● HOW TO COMPLETE THIS TASK: Keeping each line intact, print the whole listing.

● EXTRACTED DATA:
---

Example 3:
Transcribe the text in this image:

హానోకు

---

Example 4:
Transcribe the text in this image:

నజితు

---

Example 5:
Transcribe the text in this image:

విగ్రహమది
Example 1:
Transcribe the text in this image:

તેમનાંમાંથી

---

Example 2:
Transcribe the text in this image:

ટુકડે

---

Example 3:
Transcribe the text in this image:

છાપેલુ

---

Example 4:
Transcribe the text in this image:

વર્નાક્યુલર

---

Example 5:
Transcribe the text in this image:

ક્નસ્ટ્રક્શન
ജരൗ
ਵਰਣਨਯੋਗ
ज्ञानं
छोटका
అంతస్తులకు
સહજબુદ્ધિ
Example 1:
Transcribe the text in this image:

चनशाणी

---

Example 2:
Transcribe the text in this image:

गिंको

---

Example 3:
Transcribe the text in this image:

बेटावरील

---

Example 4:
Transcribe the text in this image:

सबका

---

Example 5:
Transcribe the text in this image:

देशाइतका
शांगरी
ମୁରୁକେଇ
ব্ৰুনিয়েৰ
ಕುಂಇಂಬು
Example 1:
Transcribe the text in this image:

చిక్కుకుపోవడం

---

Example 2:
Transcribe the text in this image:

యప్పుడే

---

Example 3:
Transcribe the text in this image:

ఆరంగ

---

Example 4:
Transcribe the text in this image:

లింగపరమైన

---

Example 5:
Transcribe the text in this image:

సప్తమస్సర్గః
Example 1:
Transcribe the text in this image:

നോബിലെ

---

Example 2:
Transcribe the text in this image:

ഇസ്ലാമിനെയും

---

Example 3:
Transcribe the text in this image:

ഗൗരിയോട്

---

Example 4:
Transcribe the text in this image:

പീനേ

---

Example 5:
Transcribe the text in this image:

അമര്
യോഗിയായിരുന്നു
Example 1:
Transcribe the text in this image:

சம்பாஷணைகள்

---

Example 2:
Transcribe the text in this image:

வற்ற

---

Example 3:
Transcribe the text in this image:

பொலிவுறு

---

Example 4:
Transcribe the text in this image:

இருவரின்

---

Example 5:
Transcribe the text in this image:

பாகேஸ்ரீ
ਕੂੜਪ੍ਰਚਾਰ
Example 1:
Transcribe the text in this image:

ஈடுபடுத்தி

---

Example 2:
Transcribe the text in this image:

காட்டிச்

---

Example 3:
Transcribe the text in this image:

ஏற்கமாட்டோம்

● FINAL ANSWER:
---

Example 3:
Transcribe the text in this image:

హానోకు

---

Example 4:
Transcribe the text in this image:

నజితు

---

Example 5:
Transcribe the text in this image:

విగ్రహమది
Example 1:
Transcribe the text in this image:

તેમનાંમાંથી

---

Example 2:
Transcribe the text in this image:

ટુકડે

---

Example 3:
Transcribe the text in this image:

છાપેલુ

---

Example 4:
Transcribe the text in this image:

વર્નાક્યુલર

---

Example 5:
Transcribe the text in this image:

ક્નસ્ટ્રક્શન
ജരൗ
ਵਰਣਨਯੋਗ
ज्ञानं
छोटका
అంతస్తులకు
સહજબુદ્ધિ
Example 1:
Transcribe the text in this image:

चनशाणी

---

Example 2:
Transcribe the text in this image:

गिंको

---

Example 3:
Transcribe the text in this image:

बेटावरील

---

Example 4:
Transcribe the text in this image:

सबका

---

Example 5:
Transcribe the text in this image:

देशाइतका
शांगरी
ମୁରୁକେଇ
ব্ৰুনিয়েৰ
ಕುಂಇಂಬು
Example 1:
Transcribe the text in this image:

చిక్కుకుపోవడం

---

Example 2:
Transcribe the text in this image:

యప్పుడే

---

Example 3:
Transcribe the text in this image:

ఆరంగ

---

Example 4:
Transcribe the text in this image:

లింగపరమైన

---

Example 5:
Transcribe the text in this image:

సప్తమస్సర్గః
Example 1:
Transcribe the text in this image:

നോബിലെ

---

Example 2:
Transcribe the text in this image:

ഇസ്ലാമിനെയും

---

Example 3:
Transcribe the text in this image:

ഗൗരിയോട്

---

Example 4:
Transcribe the text in this image:

പീനേ

---

Example 5:
Transcribe the text in this image:

അമര്
യോഗിയായിരുന്നു
Example 1:
Transcribe the text in this image:

சம்பாஷணைகள்

---

Example 2:
Transcribe the text in this image:

வற்ற

---

Example 3:
Transcribe the text in this image:

பொலிவுறு

---

Example 4:
Transcribe the text in this image:

இருவரின்

---

Example 5:
Transcribe the text in this image:

பாகேஸ்ரீ
ਕੂੜਪ੍ਰਚਾਰ
Example 1:
Transcribe the text in this image:

ஈடுபடுத்தி

---

Example 2:
Transcribe the text in this image:

காட்டிச்

---

Example 3:
Transcribe the text in this image:

ஏற்கமாட்டோம்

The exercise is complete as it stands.